--- PROMPT ---
Where the word "interface" shows up in a line below, that line is counted. State how many lines are counted, without any other words.

■ ■ ■ ■ ■

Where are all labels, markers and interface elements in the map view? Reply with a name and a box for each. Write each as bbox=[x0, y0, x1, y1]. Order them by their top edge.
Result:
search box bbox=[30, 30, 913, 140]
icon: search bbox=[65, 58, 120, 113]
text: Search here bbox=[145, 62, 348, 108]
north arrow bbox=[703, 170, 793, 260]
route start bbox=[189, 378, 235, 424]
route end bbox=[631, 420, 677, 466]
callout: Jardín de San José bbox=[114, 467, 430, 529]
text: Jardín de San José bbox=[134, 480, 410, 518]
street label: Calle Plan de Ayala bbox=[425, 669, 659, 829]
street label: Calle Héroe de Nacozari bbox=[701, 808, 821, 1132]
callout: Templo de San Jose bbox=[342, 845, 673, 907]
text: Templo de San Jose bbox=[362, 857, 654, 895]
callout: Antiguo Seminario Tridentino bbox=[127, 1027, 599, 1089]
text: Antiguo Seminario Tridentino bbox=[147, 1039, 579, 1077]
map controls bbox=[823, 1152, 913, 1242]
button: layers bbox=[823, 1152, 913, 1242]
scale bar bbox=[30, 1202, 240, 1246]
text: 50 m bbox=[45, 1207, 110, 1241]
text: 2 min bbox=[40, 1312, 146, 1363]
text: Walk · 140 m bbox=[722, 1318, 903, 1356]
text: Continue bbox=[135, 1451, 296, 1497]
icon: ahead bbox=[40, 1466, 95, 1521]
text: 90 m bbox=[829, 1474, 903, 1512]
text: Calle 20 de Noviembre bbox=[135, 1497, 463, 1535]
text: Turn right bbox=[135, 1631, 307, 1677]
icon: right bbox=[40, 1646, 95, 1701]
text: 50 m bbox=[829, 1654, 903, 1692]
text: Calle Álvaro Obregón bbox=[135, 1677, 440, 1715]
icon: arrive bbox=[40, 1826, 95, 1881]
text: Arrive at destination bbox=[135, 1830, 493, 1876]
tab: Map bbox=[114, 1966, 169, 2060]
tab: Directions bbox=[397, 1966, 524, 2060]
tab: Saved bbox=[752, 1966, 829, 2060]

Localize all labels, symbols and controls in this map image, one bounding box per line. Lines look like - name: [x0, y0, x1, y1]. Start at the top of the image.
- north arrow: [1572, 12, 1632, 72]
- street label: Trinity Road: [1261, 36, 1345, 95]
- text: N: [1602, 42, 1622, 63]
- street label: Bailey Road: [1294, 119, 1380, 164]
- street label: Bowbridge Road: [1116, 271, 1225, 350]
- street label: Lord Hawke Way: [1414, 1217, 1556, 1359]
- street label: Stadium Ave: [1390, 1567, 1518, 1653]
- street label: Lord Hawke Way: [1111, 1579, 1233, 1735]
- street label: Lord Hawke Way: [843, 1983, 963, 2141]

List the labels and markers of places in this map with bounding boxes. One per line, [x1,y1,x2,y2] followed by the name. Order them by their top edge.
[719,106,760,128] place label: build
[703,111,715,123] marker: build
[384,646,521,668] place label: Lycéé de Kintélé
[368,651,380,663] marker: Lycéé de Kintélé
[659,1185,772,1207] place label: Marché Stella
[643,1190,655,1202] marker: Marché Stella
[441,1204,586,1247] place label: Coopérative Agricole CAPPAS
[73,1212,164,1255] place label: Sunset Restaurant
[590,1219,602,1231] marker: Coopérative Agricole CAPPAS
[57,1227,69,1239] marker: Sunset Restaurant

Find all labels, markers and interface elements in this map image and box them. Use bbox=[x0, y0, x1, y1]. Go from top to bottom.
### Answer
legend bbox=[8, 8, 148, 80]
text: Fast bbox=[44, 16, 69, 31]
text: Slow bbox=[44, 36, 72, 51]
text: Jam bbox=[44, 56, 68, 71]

■ ■ ■ ■ ■

--- PROBLEM SOLUTION ---
2